– Как же ты решилась на эдакое? Да кто ж тебя в веревочку эту сунул? Какое печаль-горе жизню твою задушило-о?..

Бородатому страннику надоело слушать нытье, и он цыкнул:

– Замолчь, бабка! Не велика и потеря…

– Да как же не велика-то? – еще пуще заголосила горбатая. – Ить человек был! Челове-ек…

– Токо жила и делала по-скотски, – не сдался странник. – Нас и за людей не считала.

– Не держи уж зла, чего ты? – плача, заметила нищенка. – Вот ведь ночевать пустила. Знамо, была душа, ежели откликнулась…

Лицо висельницы становилось покойным, гримаса страдания разглаживалась, расходилась, словно круги по воде. Черный ветер улегся на рассвете и перестал звенеть стеклами в окнах. Постоялый народ незаметно разбегался, поскольку вызванная милиция стала составлять протокол и допрашивать свидетелей. Опять гуртились возле костра и пекли картошку. Безногий инвалид тяжело подтащил свой обрубыш поближе к матери Мелитине, достал что-то из мешка.

– Вот, глянь-ко… На столе нашел.

Мать Мелитина развернула клок бумаги. Химическим карандашом было нацарапано: «В смерти моей виноват комсомольский секретарь Яков Боровиков, в чем и подписываюсь».

– Он теперь у меня вот где! – Калека потряс могучим кулаком. – Я из него теперь всю кровь высосу!

– Дай мне, – шепотом попросила мать Мелитина. – А я как-нибудь распоряжусь.

– Не-ет, – засмеялся инвалид. – Ты не сумеешь!.. Он меня на руках носить станет. Я на него верхом сяду. И погонять буду!
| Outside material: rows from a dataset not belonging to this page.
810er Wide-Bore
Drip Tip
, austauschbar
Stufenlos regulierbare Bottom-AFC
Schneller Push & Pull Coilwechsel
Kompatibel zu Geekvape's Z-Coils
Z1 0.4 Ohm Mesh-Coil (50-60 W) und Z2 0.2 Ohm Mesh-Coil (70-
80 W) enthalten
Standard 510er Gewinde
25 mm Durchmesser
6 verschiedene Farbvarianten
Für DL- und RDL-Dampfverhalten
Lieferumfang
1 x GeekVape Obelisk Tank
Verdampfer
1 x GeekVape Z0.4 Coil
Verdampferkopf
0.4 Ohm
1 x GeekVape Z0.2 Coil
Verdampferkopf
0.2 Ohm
Мать Мелитина кинула бумажку в костер, огонь как-то нехотя лизнул ее – не хотело гореть обвинительное слово! – покуражился вокруг и все-таки проглотил. Осталась лишь скукоженная черная тень от записки, на которой еще проступали пепельные каракули. Мать Мелитина размешала палкой этот бумажный остов, и все пропало.

Инвалид молча вытерпел, потом тихо спросил:

– Неужто и его спасти хочешь?.. Ее-то ты не спасла.

– Тебя хочу спасти, – вымолвила она.

– Что меня… – глупо сказал тот. – Богу-то и отдать нечего. Располовинили душу на земле.

Работник ГПУ стал пытать убогих, спрашивать, кто с ней говорил последний, кто и что видел. Матери Мелитине пришлось назвать свое мирское имя. И заметила она, как встрепенулся вдруг бородатый странник, глянул черно из-под нависших бровей, но промолчал. А потом уже и глаз с нее не спускал, всюду по пятам ходил – видно, узнать что-то намеревался. Когда следователи ушли – начали сбегаться соседи, и скоро в Дом колхозника привели мать покойной. Перед крыльцом ударилась она о землю, заголосила:

– Ой-ёй, дочушка! Да что же ты наделала с собо-ой!..

Пришла она не одна – в сопровождении угреватого, коротконогого парня в кожаной тужурке. Глянула мать Мелитина – да сразу и признала, кто явился.

– Успокойтесь, мамаша, – скорбно-высоким голосом сказал парень. – Это дело вражьих рук. Она была честной комсомолкой. Мы выдвинули ее на руководящую работу. И мы похороним ее со всеми почестями!

– Спасибо тебе, Яков Назарыч, – причитала мать покойной. – Уж ты меня не бросай в тяжелую минуту.

Комсомольский секретарь зашел в комнату, постоял возле тела с опущенной головой и, выйдя на крыльцо, начал говорить речь:

– Враги народа и социализма оборвали жизнь прекрасной девушки-комсомолки. В ответ на это мы сплотимся теснее, сомкнем наши ряды и поднимем бдительность на высшую точку!

Его слушали колхозники-постояльцы, нищие, убогие и насмерть перепуганные соседи. Слова звучали так торжественно и скорбно, что многие заплакали, а кто-то из колхозников хмуро одобрил:

– Верно говоришь. Всю сволочь – к пролетарско-крестьянскому ногтю!

Инвалид-обрубыш, торча в толпе, как гнилой зуб, лишь мычал и мотал тяжелой головой.